The Summer of ‘19
One year before finishing my Master's, I decided to spend my summer learning and gaining experience in the fields I’m focusing on: data science and machine learning.
Now that summer is over, I realize this was an excellent decision. But that’s because I was lucky enough to end up in one of Feedzai’s summer internship programs. Three months have passed since all the interns, who were allocated to a great diversity of projects (not only in data science and machine learning), were cheerfully welcomed by everyone at the office.
Before getting all techy, I must thank Feedzai for providing me with such an amazing experience.

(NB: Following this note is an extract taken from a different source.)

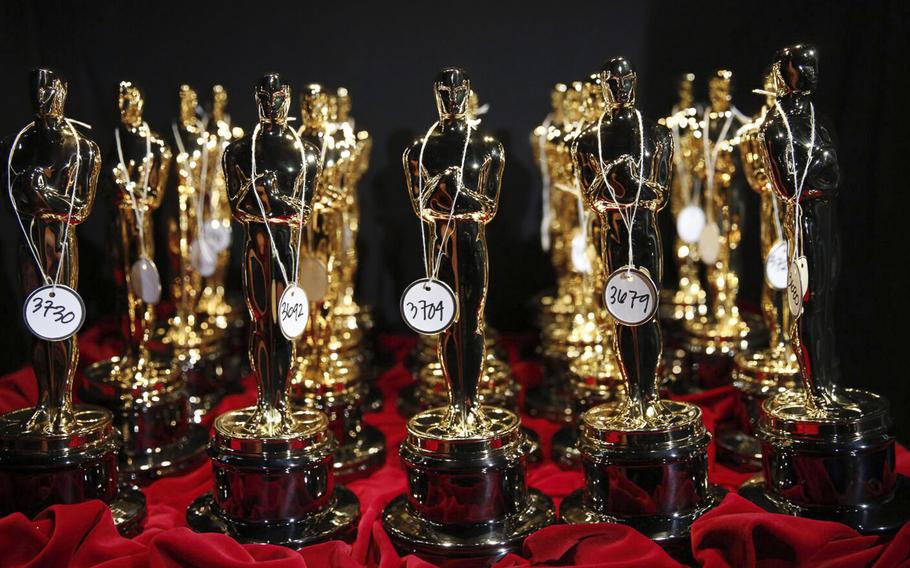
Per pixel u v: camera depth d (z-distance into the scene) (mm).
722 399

I have learned at a remarkably fast pace, and I never felt like I was “just” an intern; instead, I was always treated and trusted like other members of the team. Without further ado, let's get to the point of this post.
One of the things Feedzai did that I admire the most was that they assigned interns to projects of actual relevance. In my case, I joined the Research Data Science team, where I was challenged to study and experiment with the application of active learning to fraud detection.
What is active learning?
Well, imagine an entity that processes payments (e.g., a bank): they likely have hundreds of thousands of clients making millions of transactions per day. You suspect that a very small portion of those transactions is fraudulent — anything between 0.1% and 3% — but you have no idea which ones (for some reason fraudsters refuse to admit they are committing fraud).
Without a machine learning model, there are two main ways to identify which of those transactions are fraudulent:
- Chargebacks — these occur when clients complain that they didn’t make the transaction and it is assumed that the account or card details have been stolen. Chargebacks would perfectly fix the problem of obtaining labels if it wasn’t for the huge drawback that they could happen after a few days/weeks after the transactions have occurred or possibly even never take place.
- Analysts’ feedback — This is received when transactions are sent to an expert who analyzes and labels them manually, one by one, as fraud or legitimate.
If you wish to build a machine learning model to classify transactions, ideally you would leverage both methods.
But which transactions would you send to the analysts? Every single one of them? Poor analysts… Especially since 90% of their time, at the very least, would be spent reviewing similar transactions. In effect, there would never be enough people for such a task. So, how can you pick which transactions analysts should be looking at? How can we go about creating, as we call it, an intelligent review queue?
That’s where active learning comes in. Active learning is the field that covers the following situation:
- You don’t have any labels at all for your data;
- You implement a policy that decides what data the model will be trained on;
- You try to find the “ideal” model with the smallest possible amount of data;
- The overall goal is to minimize the costs of sending examples to an oracle that labels them (in our case, the analysts).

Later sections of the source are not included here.